- **Supplied passage**:

== Segment start ==

Christy Solomon was struggling with
an addiction as a resident of Rockingham County. With her mother’s help, she
found a treatment program across the state line in Virginia, but she wasn’t
able to stay with it long because she had criminal charges there.

There were “no recovery support or
resources, no jobs” in Rockingham County, so Solomon and her partner moved to
Wilmington. Because she’s uninsured, she has to pay out of pocket for
bloodwork, and has had to miss work for doctor and dentist visits because local
providers are prohibitively expensive.

Her best friend, who was also
uninsured, died from an overdose in January 2018. Solomon thinks her friend
might be alive today if she and her husband had insurance and had been able to
access treatment.

“Regular
people, addicts, people with mental health issues, they just want a chance at
life, too,” said Solomon, who works as a restaurant server. “That’s why we seek
recovery and we seek treatment. It was so hard for me to get in a treatment
facility because I had no insurance.”

== Segment end ==

- **Record set**:
== Segment start ==

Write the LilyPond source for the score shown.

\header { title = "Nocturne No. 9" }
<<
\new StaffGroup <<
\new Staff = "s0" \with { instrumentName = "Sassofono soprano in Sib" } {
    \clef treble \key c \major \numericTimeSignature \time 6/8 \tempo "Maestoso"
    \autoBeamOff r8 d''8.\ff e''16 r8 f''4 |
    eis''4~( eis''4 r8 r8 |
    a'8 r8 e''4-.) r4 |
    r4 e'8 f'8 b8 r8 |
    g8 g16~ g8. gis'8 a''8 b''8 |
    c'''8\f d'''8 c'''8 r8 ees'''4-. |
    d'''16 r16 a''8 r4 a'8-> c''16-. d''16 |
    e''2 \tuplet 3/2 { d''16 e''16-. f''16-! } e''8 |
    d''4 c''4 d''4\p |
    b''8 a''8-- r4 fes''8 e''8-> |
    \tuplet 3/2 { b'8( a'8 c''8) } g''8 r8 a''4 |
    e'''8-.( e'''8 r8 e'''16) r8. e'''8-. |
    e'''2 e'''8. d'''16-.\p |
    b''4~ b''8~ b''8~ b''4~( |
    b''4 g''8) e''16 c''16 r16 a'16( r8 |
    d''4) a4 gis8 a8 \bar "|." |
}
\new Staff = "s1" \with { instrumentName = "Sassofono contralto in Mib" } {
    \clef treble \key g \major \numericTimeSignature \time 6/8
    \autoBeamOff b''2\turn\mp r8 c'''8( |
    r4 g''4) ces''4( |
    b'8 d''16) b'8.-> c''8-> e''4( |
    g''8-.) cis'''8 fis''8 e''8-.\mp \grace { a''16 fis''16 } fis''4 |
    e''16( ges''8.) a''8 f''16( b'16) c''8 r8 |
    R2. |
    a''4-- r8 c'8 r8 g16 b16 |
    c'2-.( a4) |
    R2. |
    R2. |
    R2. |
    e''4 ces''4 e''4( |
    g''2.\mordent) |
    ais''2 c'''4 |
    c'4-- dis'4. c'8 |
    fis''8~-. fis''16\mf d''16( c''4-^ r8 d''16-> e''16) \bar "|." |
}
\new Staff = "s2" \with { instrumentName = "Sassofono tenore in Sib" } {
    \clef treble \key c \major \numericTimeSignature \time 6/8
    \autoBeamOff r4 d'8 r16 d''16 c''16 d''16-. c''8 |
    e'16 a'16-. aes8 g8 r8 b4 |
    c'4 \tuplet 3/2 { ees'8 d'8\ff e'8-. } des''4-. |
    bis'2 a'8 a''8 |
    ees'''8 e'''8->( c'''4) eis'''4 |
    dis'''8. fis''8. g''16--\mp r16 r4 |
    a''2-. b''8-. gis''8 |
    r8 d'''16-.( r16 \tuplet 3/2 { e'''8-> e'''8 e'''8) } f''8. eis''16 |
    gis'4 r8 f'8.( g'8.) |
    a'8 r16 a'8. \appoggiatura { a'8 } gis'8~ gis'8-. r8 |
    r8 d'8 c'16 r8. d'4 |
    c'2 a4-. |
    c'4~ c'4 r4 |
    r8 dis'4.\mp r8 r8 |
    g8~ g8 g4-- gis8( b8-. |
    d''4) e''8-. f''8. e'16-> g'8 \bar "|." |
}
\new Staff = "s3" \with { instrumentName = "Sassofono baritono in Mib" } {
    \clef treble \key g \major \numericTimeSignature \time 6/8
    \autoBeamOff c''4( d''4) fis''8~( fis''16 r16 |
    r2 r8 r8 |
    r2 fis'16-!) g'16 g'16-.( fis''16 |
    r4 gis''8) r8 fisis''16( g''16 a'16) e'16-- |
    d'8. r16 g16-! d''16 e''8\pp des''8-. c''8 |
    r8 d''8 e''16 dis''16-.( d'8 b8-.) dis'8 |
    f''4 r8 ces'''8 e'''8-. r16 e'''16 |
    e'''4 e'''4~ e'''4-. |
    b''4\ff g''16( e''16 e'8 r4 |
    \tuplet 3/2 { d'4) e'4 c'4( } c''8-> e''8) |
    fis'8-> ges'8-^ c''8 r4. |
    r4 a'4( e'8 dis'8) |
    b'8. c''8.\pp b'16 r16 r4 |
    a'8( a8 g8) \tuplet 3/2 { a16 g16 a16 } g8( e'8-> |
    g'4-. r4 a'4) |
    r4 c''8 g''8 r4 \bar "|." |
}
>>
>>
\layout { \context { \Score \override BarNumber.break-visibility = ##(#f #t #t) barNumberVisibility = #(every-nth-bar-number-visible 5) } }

== Segment end ==

- **Problem A**:
In the passage about Christy Solomon, why did she and her partner move from Rockingham County to Wilmington? Answer in one or two sentences.
- **Problem B**:
Summarize the passage about Christy Solomon in two sentences.
- **Problem C**:
Continue the account of Christy Solomon from its last sentence.

- **Task answer A**:
They moved because Rockingham County had "no recovery support or resources, no jobs."

- **Task answer B**:
Christy Solomon struggled with addiction in Rockingham County, couldn't stay in a Virginia treatment program because of criminal charges there, and moved to Wilmington, where being uninsured makes medical care costly. She thinks her uninsured best friend, who died of an overdose in January 2018, might be alive if she had had insurance and access to treatment, and she says it was very hard to get into treatment without insurance.

- **Task answer C**:
Since
2013, Republican lawmakers have repeatedly rejected entreaties to expand
Medicaid to cover those who make more than the federal poverty level — the
current cutoff for the program — but less than 138 percent of the federal
poverty level required to qualify for subsidies under the Affordable Care Act. For
a family of four, the coverage gap falls between $25,100 and $34,638.

North
Carolina is one of only 13 states that has refused to expand Medicaid while
turning away billions of dollars in federal funding and leaving hundreds of
thousands of residents without coverage. One of the powerbrokers responsible
for denying people like Solomon coverage is Phil Berger, the Republican leader
of the state Senate, who represents Rockingham County.

“Because
of this misguided decision I continue to see many folks frozen out of our
healthcare system,” said Dr. Steve Luking, who maintains a family medical
practice with his brother in Reidsville.

Luking said he recently saw a
patient whom he had previously hospitalized for a serious stroke. The man
stopped showing up for regular checkups after he, along with hundreds of
others, was laid off from the MillerCoors plant in Eden, and his insurance
eventually ran out. Luking said his patient came back complaining about “bad
headaches, high blood pressure through the roof, and out of all his
medications, which prevent him from having another stroke.” The man refused to
get the bloodwork that Luking ordered because there was no way he could afford
the $200 bill.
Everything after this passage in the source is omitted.